Мистер Вейн протянул руку, указывая на искорки, мерцавшие на сводах пещеры.
– Битое стекло, инкрустированное в камень.
– Если бы только мы принесли больше свечей! – Абигайль подняла выше единственный источник света, любуясь игрой пламени, отражавшегося в мириадах осколков стекла, покрывавших стены. – Какое чудо! Кто бы догадался об этом, стоя на поверхности?
– Да, строители грота здорово постарались, – согласился Себастьян.
– Похоже, – усмехнулась Абигайль, – мы все-таки нашли сокровище.
Вейн повернулся и посмотрел на нее, блеснув глазами:
– Битое стекло? Вряд ли оно сойдет за сокровище!
– Не стекло, а красота, которую оно создает. – Абигайль описала свечой дугу, восхищенно наблюдая за искорками, вспыхивающими на стенах. – В свете дюжин свечей это будет величественное зрелище!
– Пожалуй, – признал Вейн, немного помолчав.
– Я никогда не видела ничего прекраснее. – Абигайль двинулась вдоль стены, разглядывая искрящуюся поверхность. – Боже! Сколько усилий нужно было приложить, чтобы добиться такого эффекта!
– Согласен. – Себастьян не последовал за ней, и, когда Абигайль оглянулась, она с трудом различила его фигуру. Он стоял за пределами освещенного круга, поглощенный тьмой, не считая призрачно белевших лица и галстука.

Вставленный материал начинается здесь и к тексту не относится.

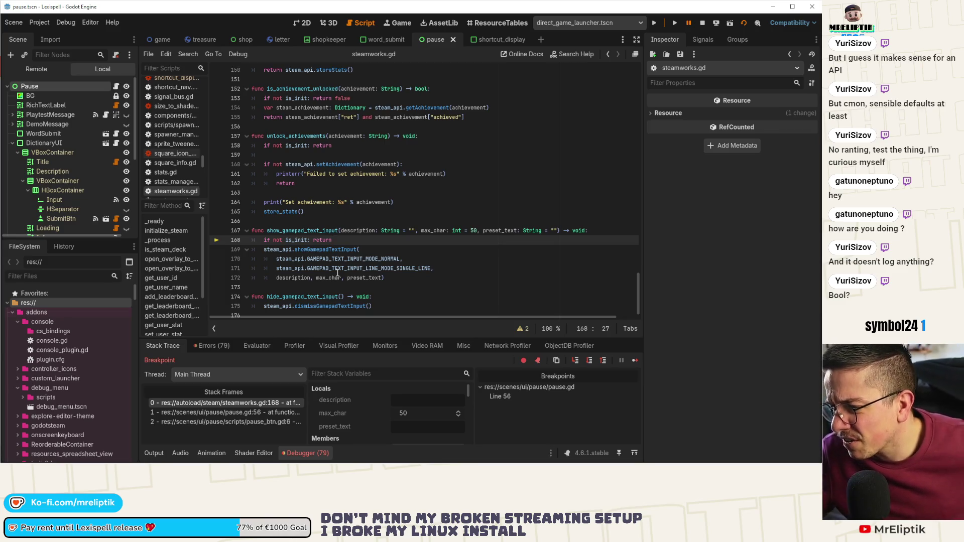
pyautogui.click(152, 453)
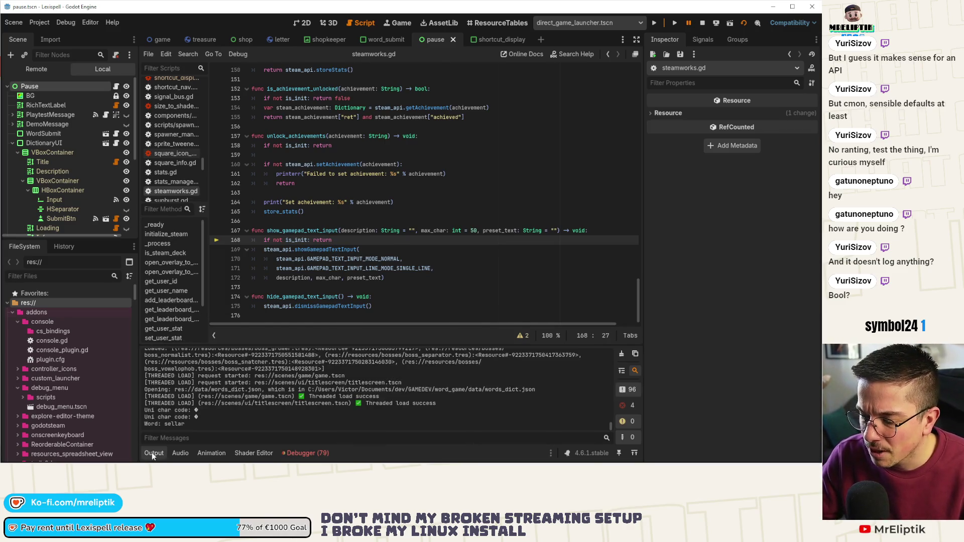
pyautogui.click(151, 453)
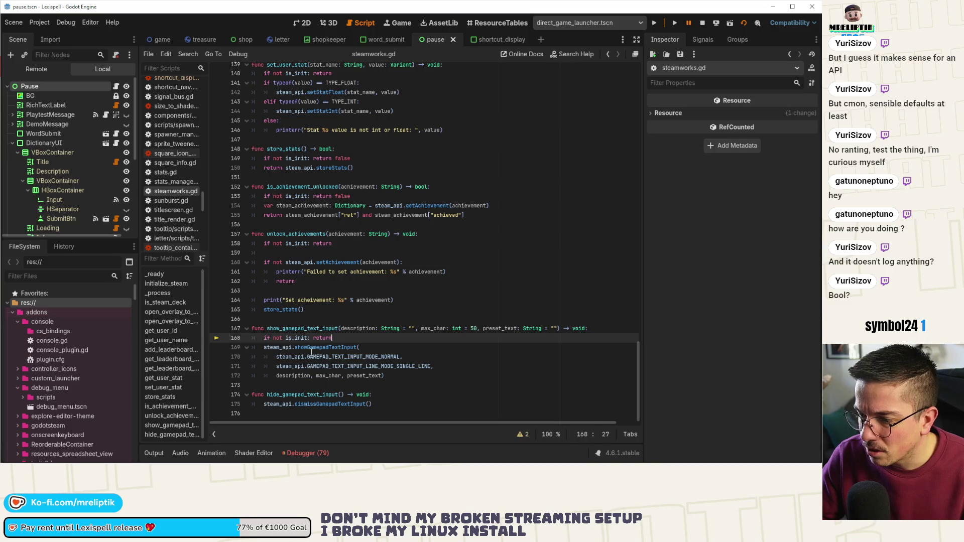
# Step: Rename the showGamepadTextInput call to showFloatingGamepadTextInput and save
pyautogui.doubleClick(355, 347)
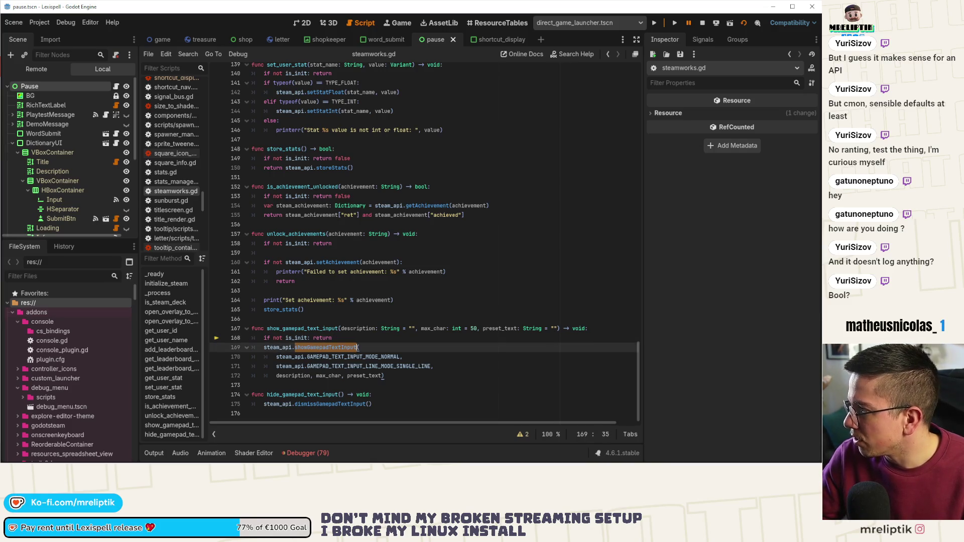
pyautogui.write('showFloatingGamepadTextInput')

Абигайль вернулась к изучению стен. Каждый осколок, казалось, был вставлен таким образом, чтобы создавать калейдоскоп цветов.
– Все это заставляет задуматься, почему грот был заброшен. Хотя, полагаю, сюда не слишком удобно добираться от дома.
– По моим наблюдениям, когда люди чего-то сильно хотят, не существует такого неудобства, которое они не могли бы преодолеть, – отозвался Вейн после короткой паузы.
Абигайль улыбнулась.
– Пожалуй. Меня определенно это не остановит. – Она двинулась дальше, наблюдая, как отблески пламени перескакивают с осколка на осколок. То и дело среди них попадались кусочки зеркала, отражавшие свет лучше, чем обычное стекло.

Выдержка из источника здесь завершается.